■ Exercise brief ■
Go through the listing below and say how many lines include "signed". Give the number by itself.
Start of Data shown
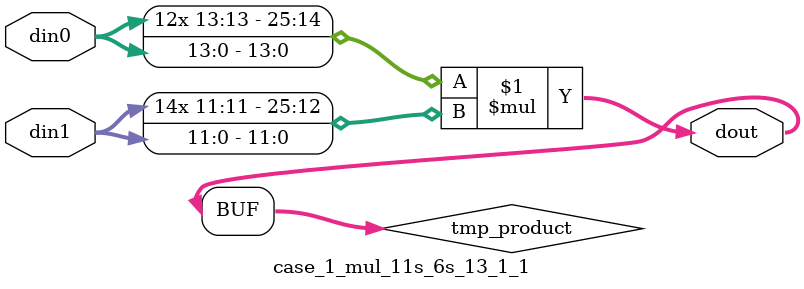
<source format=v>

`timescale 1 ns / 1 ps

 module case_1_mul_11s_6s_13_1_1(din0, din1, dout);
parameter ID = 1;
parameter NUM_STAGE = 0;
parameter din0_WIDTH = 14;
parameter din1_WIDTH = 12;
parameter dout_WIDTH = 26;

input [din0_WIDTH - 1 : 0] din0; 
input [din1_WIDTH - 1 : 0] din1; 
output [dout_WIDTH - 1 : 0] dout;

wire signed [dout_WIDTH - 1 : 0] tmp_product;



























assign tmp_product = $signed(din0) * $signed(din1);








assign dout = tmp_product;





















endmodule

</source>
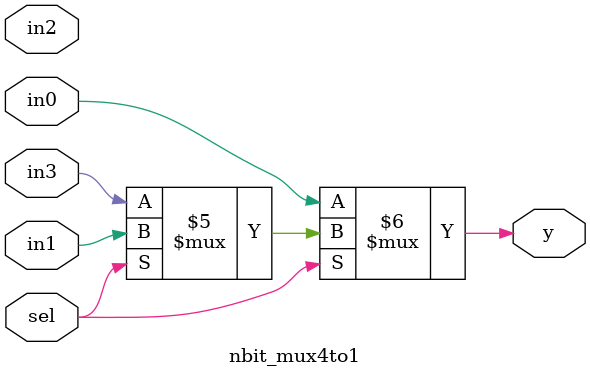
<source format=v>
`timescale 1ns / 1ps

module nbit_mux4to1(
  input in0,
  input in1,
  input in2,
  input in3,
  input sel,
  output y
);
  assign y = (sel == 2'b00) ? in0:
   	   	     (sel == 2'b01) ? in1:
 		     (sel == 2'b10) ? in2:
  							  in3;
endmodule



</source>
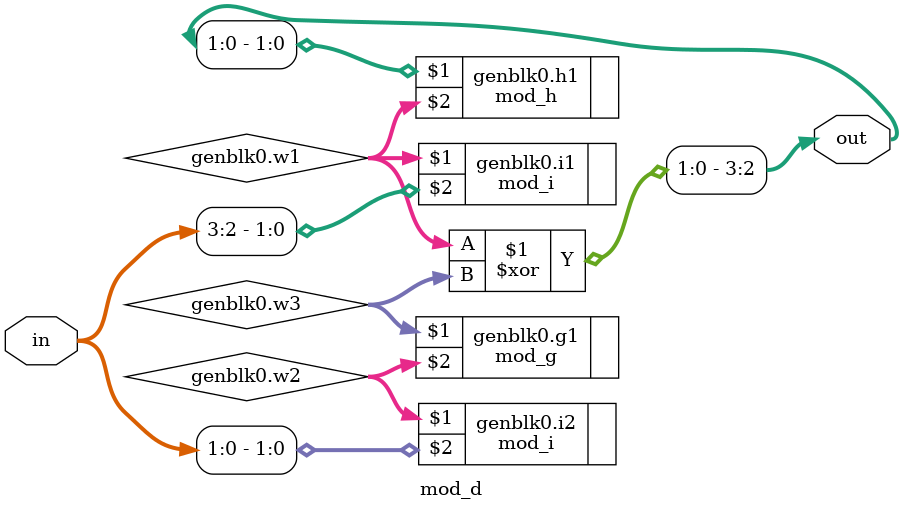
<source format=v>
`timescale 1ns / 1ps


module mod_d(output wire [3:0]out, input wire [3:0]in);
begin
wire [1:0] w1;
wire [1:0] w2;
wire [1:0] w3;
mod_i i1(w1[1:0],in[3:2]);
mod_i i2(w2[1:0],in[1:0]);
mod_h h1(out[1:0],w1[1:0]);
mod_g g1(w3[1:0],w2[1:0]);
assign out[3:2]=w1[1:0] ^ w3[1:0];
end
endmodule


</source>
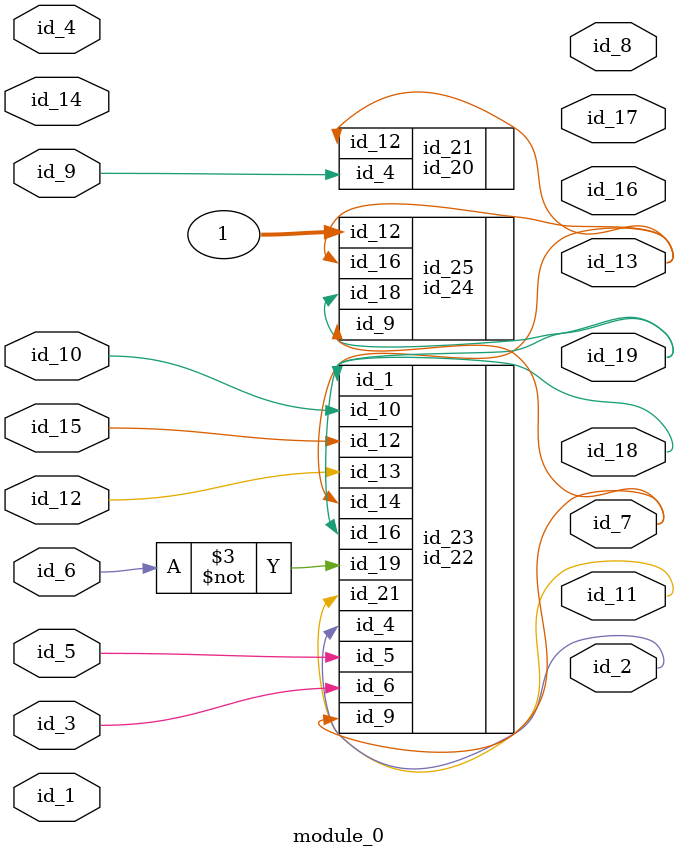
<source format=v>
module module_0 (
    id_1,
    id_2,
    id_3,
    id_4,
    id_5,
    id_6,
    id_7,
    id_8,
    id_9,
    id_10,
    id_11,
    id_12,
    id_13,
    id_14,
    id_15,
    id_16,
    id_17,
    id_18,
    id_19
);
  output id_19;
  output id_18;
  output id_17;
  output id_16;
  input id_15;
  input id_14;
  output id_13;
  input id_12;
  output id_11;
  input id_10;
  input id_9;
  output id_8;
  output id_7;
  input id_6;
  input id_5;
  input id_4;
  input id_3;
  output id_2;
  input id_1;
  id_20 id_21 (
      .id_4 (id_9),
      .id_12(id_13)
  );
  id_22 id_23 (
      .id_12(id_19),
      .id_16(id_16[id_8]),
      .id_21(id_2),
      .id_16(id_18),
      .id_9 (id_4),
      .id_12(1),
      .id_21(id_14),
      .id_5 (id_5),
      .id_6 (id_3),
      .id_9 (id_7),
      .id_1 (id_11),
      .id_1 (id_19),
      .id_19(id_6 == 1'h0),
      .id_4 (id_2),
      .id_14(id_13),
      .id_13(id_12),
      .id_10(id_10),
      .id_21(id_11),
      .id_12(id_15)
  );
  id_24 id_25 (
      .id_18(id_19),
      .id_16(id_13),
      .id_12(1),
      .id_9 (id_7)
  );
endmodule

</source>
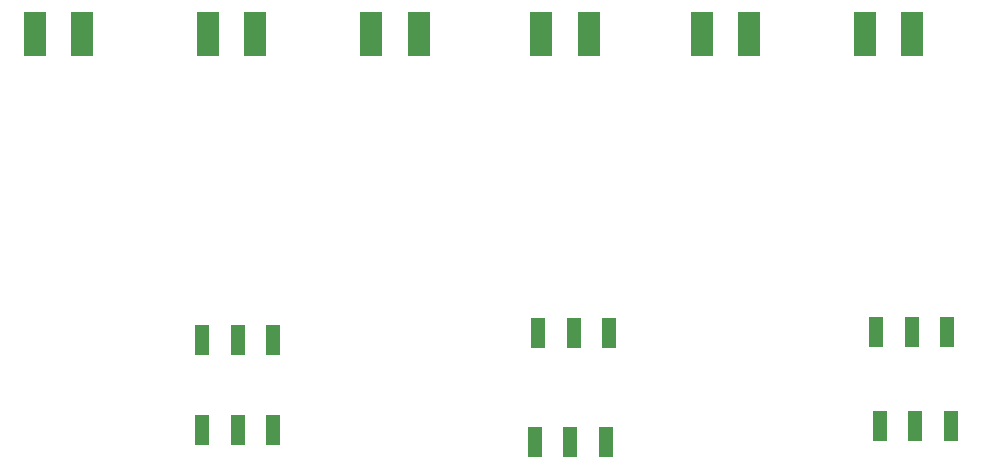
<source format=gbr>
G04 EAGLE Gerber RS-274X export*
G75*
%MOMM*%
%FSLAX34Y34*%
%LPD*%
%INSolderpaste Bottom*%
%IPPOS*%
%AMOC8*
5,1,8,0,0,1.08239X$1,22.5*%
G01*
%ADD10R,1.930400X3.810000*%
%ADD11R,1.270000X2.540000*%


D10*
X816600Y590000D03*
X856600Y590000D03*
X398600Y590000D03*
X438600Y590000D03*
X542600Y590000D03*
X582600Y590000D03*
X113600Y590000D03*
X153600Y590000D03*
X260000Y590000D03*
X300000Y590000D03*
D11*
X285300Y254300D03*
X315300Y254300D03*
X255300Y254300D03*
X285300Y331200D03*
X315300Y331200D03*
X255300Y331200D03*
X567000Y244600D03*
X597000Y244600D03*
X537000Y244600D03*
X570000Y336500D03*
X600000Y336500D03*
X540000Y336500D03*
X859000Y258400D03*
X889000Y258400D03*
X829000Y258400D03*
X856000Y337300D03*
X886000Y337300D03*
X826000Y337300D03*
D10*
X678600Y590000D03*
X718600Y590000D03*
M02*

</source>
End of Data shown
■ Response to this task ■
2